Después, con el rosario en las manos, se sentaba a esperar a que su hijo, ya desde el hotel, llamara confirmando que todo había ido bien. Y hoy algo le decía que la llamada iba a ser distinta.


LA COGIDA

El sexto de la tarde estaba a punto de salir por la puerta de toriles. En su primer toro, un manso de solemnidad, no había tenido ocasión de lucirse y no podía dejar pasar otra oportunidad de triunfo. Miguel estaba dispuesto a darlo todo en este último toro de la tarde y así se lo dijo a Sevillano, que asintió con gesto serio. Todo iba bien hasta el tercer par de banderillas. Miguel arriesgó demasiado, calculó mal la distancia y el toro le ganó el terreno y le dio un revolcón que por fortuna no fue más que un golpe. Sevillano, siempre pendiente de su maestro, corrió a ayudarle y el toro hizo por el y le corneó en el muslo. La herida sangraba abundantemente y mientras las asistencias lo llevaban por el callejón hacia la enfermería miró hacia Carmen y pudo ver como las lágrimas asomaban a sus ojos. Ya no vio más.

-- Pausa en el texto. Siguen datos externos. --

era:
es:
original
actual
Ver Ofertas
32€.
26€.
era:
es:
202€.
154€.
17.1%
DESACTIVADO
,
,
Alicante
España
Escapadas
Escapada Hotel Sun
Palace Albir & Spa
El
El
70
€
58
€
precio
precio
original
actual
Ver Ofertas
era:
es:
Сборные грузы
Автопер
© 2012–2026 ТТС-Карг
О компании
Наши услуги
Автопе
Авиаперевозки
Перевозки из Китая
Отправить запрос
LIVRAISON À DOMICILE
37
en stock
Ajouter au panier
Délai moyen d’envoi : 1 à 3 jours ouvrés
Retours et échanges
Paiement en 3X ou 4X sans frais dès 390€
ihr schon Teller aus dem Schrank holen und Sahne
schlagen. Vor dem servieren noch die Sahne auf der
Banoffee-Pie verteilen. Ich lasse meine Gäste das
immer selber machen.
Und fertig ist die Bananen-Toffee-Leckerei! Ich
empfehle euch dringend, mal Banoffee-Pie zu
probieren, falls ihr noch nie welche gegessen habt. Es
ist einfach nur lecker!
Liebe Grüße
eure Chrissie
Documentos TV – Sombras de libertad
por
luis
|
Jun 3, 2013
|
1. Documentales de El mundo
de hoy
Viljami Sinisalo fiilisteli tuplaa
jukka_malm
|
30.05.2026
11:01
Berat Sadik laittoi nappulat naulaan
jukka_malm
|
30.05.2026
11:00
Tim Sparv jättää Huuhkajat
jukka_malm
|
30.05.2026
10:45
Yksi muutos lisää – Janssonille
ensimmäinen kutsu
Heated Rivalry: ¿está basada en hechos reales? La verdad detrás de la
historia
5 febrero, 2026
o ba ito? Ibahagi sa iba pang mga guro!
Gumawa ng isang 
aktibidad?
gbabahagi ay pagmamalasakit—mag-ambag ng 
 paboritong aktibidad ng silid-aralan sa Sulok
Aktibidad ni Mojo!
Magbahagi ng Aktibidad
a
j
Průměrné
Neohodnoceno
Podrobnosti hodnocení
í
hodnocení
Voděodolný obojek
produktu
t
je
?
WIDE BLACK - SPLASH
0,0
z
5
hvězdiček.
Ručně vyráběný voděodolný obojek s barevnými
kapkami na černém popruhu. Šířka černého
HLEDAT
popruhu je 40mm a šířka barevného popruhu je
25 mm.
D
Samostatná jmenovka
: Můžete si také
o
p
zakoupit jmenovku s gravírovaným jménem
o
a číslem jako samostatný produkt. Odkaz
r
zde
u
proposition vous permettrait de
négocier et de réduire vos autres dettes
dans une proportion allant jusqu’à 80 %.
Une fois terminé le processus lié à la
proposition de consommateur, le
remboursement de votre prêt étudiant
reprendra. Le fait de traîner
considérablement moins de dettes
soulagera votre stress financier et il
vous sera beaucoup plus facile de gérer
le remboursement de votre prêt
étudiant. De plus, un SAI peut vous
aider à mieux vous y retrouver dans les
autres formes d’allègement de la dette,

Por la noche, en el teatro, Carmen pidió al público un aplauso para Juan mientras, a muchos kilómetros de allí, Dolores pasaba las cuentas del rosario de manera casi automática, con el pensamiento puesto en otra parte. Miguel, que junto con la cuadrilla velaba el cuerpo del torero, pudo ver como de madrugada, vestida de negro riguroso, Carmen se acercó a dar su último adiós a aquel a quien había arruinado la vida y al que ahora, demasiado tarde, se daba cuenta de que había querido como a ningún otro. Cuando se acerco a despedirse de Miguel se fundieron en un abrazo y Carmen tembló al sentir la fuerza de unos brazos jóvenes y el roce de unos labios de hombre en la mejilla. Su pensamiento voló otra vez al encuentro de un torero joven de pelo rizado y ojos claros, vestido con un traje de alquiler que le quedaba demasiado pequeño. Miguel pudo oír como a Carmen se le escapaba un “no, otra vez no” antes de separarse de el y salir demasiado deprisa hacia el coche que la esperaba en la puerta.